The solid cake is passed to a flash type (forced air) drier. The solid cake 
is dried to a moisture content of 8% and then ground in an air swept 
pulverizer. The moisture content is thereby reduced to 5% and the powder 
is then sifted over a Kason type centrifugal sifter with an 80 mesh 
screen. The oversized particles are recirculated to the feed entry to the 
flash type (forced air) drier where they provide some additional 
friability to the new feed cake entering the drier. The 550 pounds of 
powder that passes through the 80 mesh screen is a novel fibrous natural 
product which we describe as "concentrated pea bran" and which is useful 
as an additive to a variety of food products. 
The pea flour (approximately 170 pounds) is formed into an aqueous 5% w/w 
slurry and subjected to a similar type of treatment as indicated above. 
There is thus obtained a fibrous natural product (80 to 100 pounds) as a 
dried powdered product which is a concentrated pea bran. 
EXAMPLE 2 
The process of Example 1 is repeated to the stage where there is obtained 
the solid wet cake of washed fibre weighing about 3,000 pounds and having 
a solids content of approximately 20%. An additional processing stage is 
then carried out as follows: 
This washed fibrous material weighing about 3,000 pounds and containing 
about 600 pounds of solid material is added to 3,000 pounds of water 
containing phosphoric acid to provide a slurry of about 10% w/w having a 
pH of 6.5. To this slurry is added 100 parts per million (ppm) of hydrogen 
peroxide and the slurry is agitated and maintained at 25.degree.
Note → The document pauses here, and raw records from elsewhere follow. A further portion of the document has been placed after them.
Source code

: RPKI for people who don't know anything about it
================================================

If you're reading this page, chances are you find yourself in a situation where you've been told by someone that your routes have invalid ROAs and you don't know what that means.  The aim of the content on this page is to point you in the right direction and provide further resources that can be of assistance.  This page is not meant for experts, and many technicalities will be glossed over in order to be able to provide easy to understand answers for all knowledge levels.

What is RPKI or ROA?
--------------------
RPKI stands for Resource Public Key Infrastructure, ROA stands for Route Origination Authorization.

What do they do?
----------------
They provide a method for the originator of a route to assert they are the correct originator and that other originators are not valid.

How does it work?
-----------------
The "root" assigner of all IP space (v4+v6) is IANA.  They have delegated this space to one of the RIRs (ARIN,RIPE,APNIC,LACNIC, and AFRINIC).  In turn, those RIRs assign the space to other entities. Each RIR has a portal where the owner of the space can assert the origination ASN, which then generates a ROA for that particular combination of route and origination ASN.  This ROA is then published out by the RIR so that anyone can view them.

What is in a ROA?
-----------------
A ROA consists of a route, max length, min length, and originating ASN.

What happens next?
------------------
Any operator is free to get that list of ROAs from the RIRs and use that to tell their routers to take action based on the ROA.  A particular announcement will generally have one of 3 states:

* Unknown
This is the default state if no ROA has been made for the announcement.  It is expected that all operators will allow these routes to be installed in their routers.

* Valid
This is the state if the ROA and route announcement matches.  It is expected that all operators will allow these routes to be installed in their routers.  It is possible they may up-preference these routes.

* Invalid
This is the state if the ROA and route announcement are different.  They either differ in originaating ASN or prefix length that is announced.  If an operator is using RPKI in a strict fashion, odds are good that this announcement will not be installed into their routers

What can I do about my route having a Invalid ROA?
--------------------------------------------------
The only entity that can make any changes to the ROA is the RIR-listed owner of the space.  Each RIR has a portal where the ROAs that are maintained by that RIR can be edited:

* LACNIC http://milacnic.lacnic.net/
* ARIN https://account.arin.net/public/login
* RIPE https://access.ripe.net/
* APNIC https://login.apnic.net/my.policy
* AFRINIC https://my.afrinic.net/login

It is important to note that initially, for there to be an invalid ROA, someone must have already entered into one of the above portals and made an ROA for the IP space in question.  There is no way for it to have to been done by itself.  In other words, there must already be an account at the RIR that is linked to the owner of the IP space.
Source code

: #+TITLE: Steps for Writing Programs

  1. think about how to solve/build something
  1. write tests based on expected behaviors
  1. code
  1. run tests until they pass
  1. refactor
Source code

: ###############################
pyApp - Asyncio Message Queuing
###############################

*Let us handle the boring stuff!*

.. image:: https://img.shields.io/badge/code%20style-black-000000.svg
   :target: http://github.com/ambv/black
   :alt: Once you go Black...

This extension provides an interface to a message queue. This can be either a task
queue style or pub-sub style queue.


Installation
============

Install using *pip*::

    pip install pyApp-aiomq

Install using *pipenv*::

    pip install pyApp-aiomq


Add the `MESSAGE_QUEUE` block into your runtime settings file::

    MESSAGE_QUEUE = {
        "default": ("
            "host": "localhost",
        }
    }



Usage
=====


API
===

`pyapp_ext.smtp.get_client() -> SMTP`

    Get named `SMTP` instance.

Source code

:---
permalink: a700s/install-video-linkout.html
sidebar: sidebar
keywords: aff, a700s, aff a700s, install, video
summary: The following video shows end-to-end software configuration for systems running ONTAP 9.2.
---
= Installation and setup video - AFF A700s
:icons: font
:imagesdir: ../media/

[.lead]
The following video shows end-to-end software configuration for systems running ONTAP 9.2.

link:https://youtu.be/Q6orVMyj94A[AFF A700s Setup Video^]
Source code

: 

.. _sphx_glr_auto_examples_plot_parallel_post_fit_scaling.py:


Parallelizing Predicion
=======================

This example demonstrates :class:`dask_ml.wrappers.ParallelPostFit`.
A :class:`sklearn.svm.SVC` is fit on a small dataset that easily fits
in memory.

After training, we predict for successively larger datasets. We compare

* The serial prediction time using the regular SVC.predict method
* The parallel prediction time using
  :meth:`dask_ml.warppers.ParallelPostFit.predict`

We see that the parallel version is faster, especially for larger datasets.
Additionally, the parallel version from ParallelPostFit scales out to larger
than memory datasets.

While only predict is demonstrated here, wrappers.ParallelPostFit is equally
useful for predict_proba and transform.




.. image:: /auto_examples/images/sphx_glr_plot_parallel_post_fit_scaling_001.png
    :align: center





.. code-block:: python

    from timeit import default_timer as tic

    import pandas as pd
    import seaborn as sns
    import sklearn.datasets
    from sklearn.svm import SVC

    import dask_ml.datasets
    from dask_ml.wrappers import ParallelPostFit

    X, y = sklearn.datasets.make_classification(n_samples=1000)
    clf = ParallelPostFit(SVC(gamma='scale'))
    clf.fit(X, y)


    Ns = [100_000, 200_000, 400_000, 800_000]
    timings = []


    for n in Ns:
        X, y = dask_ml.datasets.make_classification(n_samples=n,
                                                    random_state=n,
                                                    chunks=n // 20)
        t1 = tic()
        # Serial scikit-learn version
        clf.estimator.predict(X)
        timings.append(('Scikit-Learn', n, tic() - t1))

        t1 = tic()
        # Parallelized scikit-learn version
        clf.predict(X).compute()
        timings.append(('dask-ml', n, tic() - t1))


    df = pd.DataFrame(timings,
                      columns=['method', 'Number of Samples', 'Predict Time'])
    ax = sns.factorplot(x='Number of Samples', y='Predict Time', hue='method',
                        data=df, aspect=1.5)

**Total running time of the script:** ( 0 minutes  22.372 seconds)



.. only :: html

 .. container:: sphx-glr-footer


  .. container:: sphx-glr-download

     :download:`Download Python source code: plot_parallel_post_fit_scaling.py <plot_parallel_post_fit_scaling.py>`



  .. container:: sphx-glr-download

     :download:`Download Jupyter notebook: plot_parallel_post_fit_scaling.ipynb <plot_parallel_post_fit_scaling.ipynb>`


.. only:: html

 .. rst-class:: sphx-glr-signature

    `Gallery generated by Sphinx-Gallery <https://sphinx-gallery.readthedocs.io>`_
C. for 5 
minutes. The slurry is then centrifuged in a Sharples decanter centrifuge. 
The liquid supernatant is stored for future use at the beginning of this 
process and the 1,375 pounds of solid cake having a solids content of 40% 
is passed to a flash type (forced air) drier. 
The solid cake is dried to a moisture content of 8% and then ground in an 
air swept pulverizer. The moisture content is thereby reduced to 5% and 
the powder is then sifted over a Kason type centrifugal sifter with an 80 
mesh screen. The oversized particles are recirculated to the feed entry to 
the flash type (forced air) drier where they provide some additional 
friability to the new feed cake entering the drier. The 550 pounds of 
powder that passes through the 80 mesh screen is a novel fibrous product 
which we describe as "concentrated pea bran" and which is useful as an 
additive to a variety of food products.